WHAT IS EXPECTED:
Among the records below, which lines contain the string "abonnieren"? Report them.

*** Opening DATA SUPPLIED ***

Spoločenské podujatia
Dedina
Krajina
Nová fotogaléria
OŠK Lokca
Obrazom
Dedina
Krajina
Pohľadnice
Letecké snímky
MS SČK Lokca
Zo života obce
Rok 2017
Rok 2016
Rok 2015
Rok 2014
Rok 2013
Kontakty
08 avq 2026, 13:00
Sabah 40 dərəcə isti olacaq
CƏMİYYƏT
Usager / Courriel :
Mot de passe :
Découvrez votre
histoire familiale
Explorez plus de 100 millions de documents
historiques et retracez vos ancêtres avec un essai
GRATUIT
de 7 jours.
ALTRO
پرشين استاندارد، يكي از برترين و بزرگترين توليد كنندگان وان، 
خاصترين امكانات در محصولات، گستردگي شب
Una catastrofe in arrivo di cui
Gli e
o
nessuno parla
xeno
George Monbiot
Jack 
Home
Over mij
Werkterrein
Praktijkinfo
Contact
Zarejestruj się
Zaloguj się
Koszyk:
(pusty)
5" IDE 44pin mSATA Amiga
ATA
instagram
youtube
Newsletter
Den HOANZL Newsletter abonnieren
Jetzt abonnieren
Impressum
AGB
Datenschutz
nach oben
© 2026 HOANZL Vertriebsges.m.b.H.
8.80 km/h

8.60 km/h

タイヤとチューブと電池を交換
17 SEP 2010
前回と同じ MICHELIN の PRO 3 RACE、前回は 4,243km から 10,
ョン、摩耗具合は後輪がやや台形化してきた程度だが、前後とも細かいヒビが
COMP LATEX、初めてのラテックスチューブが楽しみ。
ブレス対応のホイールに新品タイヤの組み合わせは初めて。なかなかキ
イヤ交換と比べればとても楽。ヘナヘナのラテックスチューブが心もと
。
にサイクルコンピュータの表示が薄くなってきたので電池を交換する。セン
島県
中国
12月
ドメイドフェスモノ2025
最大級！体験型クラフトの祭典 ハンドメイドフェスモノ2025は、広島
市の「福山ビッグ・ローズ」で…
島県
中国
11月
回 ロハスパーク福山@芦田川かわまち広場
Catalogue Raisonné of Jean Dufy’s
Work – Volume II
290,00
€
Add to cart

*** Closing DATA SUPPLIED ***

ANSWER SECTION:
Den HOANZL Newsletter abonnieren
Jetzt abonnieren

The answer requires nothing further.